Se propone odiarla como él sabe. Resumida, nominal, inocua e inútilmente. Como a las palabras que detesta. Se plantea hacer de este odio su último argumento y demostración: Probarle que no hace falta herir para odiar ni viceversa, y que el amor –¿para qué les había servido a ellos?– tampoco tiene utilidad. 

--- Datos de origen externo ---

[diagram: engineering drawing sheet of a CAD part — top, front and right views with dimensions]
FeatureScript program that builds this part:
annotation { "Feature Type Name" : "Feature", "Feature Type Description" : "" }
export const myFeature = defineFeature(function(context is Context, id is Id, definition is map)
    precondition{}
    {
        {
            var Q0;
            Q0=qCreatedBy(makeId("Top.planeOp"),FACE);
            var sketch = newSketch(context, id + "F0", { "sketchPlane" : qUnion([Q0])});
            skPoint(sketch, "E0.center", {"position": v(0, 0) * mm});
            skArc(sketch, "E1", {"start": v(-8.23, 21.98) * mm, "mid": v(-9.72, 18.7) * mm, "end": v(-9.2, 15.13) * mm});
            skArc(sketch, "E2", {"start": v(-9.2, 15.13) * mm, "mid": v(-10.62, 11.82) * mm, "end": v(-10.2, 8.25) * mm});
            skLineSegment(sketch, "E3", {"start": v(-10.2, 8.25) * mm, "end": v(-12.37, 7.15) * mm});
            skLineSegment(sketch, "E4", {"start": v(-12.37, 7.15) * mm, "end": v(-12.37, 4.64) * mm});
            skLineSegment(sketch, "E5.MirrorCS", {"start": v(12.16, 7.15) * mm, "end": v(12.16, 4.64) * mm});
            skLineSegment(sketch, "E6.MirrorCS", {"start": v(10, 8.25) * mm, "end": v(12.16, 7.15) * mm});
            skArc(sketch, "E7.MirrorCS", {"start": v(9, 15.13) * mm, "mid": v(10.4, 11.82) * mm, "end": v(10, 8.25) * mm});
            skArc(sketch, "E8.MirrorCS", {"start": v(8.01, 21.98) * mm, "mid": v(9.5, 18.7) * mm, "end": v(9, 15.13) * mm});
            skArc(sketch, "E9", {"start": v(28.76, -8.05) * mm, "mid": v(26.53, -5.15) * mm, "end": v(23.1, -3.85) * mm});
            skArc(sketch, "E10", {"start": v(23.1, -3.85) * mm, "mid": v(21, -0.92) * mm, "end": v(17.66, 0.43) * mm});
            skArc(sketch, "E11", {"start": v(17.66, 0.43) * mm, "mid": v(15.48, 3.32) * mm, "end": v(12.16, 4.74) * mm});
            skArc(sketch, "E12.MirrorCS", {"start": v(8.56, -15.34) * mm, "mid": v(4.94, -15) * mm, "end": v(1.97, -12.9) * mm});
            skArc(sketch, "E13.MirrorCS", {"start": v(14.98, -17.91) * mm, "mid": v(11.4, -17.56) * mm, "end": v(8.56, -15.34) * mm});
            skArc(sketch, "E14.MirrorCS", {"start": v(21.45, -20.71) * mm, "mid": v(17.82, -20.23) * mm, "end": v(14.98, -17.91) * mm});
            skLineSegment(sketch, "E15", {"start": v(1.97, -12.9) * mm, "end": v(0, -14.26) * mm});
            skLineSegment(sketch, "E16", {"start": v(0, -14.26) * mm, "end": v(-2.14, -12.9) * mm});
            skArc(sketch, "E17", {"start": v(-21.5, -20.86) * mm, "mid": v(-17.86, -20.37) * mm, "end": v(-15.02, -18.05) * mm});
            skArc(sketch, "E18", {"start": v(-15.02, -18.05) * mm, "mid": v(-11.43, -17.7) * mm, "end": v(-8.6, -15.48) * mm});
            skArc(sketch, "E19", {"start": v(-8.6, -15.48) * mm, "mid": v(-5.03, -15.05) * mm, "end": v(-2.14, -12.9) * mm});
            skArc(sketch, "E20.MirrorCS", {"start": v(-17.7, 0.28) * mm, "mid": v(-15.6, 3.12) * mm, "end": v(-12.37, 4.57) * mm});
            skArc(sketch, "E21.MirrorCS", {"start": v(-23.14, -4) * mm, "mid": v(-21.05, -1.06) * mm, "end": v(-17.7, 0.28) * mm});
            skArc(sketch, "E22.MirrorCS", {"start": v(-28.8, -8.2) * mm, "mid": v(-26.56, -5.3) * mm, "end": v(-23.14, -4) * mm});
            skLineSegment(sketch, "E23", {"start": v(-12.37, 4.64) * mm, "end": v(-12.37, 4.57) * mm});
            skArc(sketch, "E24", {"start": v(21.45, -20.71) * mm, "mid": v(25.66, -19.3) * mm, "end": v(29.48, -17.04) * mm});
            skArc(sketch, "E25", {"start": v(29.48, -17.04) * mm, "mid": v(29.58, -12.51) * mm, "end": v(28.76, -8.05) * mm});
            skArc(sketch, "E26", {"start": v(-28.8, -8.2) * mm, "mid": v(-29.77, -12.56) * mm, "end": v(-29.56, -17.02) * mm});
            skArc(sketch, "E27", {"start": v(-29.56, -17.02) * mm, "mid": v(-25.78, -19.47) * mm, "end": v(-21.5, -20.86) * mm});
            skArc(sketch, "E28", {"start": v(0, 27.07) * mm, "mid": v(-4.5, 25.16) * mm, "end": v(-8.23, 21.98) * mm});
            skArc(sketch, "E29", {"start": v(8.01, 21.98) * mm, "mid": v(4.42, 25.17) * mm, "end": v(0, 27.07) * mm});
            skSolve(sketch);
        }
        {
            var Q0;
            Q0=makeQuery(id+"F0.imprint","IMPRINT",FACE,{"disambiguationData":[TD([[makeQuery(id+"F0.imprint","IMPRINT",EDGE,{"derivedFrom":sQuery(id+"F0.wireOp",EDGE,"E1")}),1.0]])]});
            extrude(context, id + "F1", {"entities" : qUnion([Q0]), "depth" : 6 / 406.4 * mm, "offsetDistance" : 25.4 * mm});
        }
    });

Se lo propone, pero le cuesta. No le escribe, pero está a punto de llamar. Abre el chat, apunta: "Querida Petunia," y lo borra. Teclea "Gayumbo" unas treinta veces y presiona "enviar". Se sirve una copa. Es tarde y es viernes. Vuelve a la pantalla para comprobar que Betty ha visto su mensaje, pero no se ha molestado (lo suficiente) en contestar. Acaba el contenido del vaso antes de dar con algo tan irritante como para obligarla a entrar al trapo, pero decide antes servirse una copa más.  La sorbe tranquilo en el balcón mientras fuma un cigarrillo y deja caer las cenizas sobre la moto del vecino. Lanza la colilla aún encendida sobre el seto de petunias en el descampado en frente. Cuando vuelve a sentarse al ordenador, una tercera copa ha comenzado a fluir por su torrente sanguíneo y ya nada parece tan urgente ni tan mal. –Los delfines –se sorprende a sí mismo pensando –son "monos", para qué negarlo. La peña en Facebook pone movidas sin pensar y esa espontaneidad tampoco es que sea tan terrible. Las petunias... qué más da!..." 

Mira los hielos derritiéndose en el fondo del vaso vacío, pone el cursor ahí donde la red social le pregunta en "qué estás pensando?" y escribe: "el alcohol es que está taaaan infravalorado! Feliz finde para todos!"